Plicht om te waarschuwen geeft adviseurs en therapeuten het recht en de plicht om de vertrouwelijkheid te schenden als ze denken dat een cliënt een risico vormt voor een andere persoon. Het beschermt clinici ook tegen vervolging wegens schending van de vertrouwelijkheid als ze een redelijk vermoeden hebben dat de cliënt een gevaar kan vormen voor zichzelf of anderen..
Hoewel het decennia geleden is dat de wettelijke waarschuwingsplicht voor het eerst werd vastgesteld, blijft het onderwerp van debat. In 2013 stelde de toenmalige president van de APA Donald N. Bersoff voor dat de Tarasoff-uitspraak een slechte beslissing was. Vertrouwelijkheid van de klant, zo stelde hij, was van het allergrootste belang en door deze te schenden wordt het vertrouwen ondermijnd dat klanten in hun zorgverleners plaatsen. Het doorbreken van deze vertrouwelijkheid zou alleen als een laatste redmiddel moeten gebeuren, meent Bersoff.
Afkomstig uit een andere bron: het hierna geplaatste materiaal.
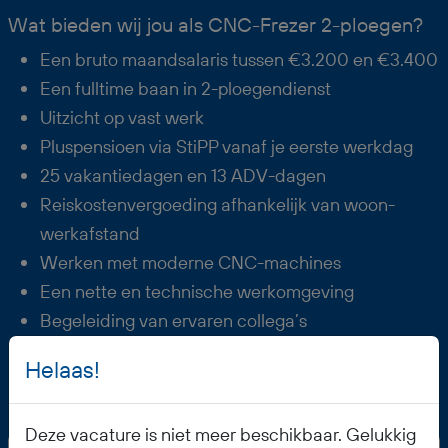
Wat bieden wij jou als CNC-Frezer 2-ploegen?
Een bruto maandsalaris tussen €3.200 en €3.400
Een fulltime baan in 2-ploegendienst
Uitzicht op vast werk
Pluspensioen via StiPP vanaf je eerste werkdag
25 vakantiedagen en 13 ADV-dagen
Reiskostenvergoeding afhankelijk van woon-
werkafstand
Werken met moderne CNC-machines
Een nette en technische werkomgeving
Begeleiding van ervaren collega’s
Mogelijkheid om jezelf verder te ontwikkelen in
Helaas!
CNC-frezen
Deze vacature is niet meer beschikbaar. Gelukkig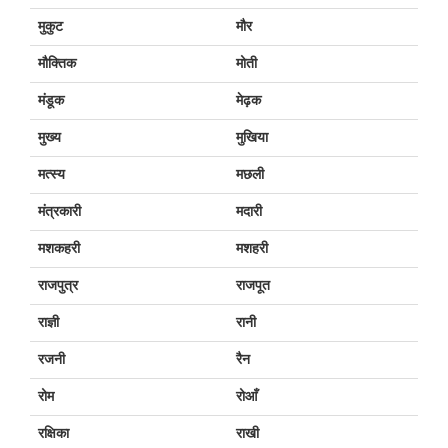
मुकुट
मौर
मौक्तिक
मोती
मंडूक
मेढ़क
मुख्य
मुखिया
मत्स्य
मछली
मंत्रकारी
मदारी
मशकहरी
मशहरी
राजपुत्र
राजपूत
राज्ञी
रानी
रजनी
रैन
रोम
रोआँ
रक्षिका
राखी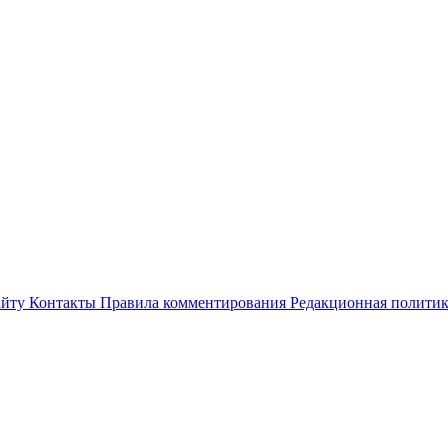
айту
Контакты
Правила комментирования
Редакционная полити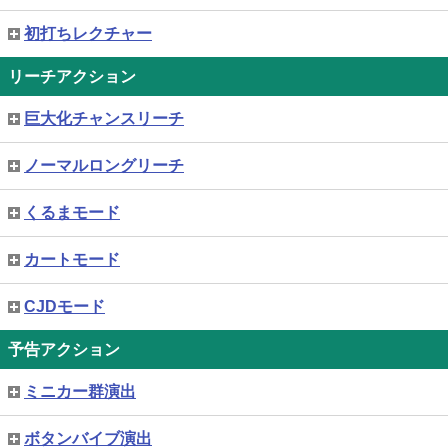
初打ちレクチャー
リーチアクション
巨大化チャンスリーチ
ノーマルロングリーチ
くるまモード
カートモード
CJDモード
予告アクション
ミニカー群演出
ボタンバイブ演出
Sommigen suggereren dat als Moore de bedreigingen niet had gerapporteerd, Poddar misschien in behandeling is gebleven. Als hij doorging met de behandeling, misschien was hij misschien hersteld van zijn obsessie en zou Tarasoff misschien niet zijn gedood. Er is echter eenvoudigweg geen manier om te weten of de situatie zich op deze manier heeft afgespeeld. Psychologen worden vaak geconfronteerd met ethische dilemma's en moeten hun gezond verstand gebruiken om de juiste handelwijze te bepalen. Plicht om te waarschuwen is in veel gevallen een uitdaging, maar therapeuten zijn wettelijk verplicht om die te overwinnen.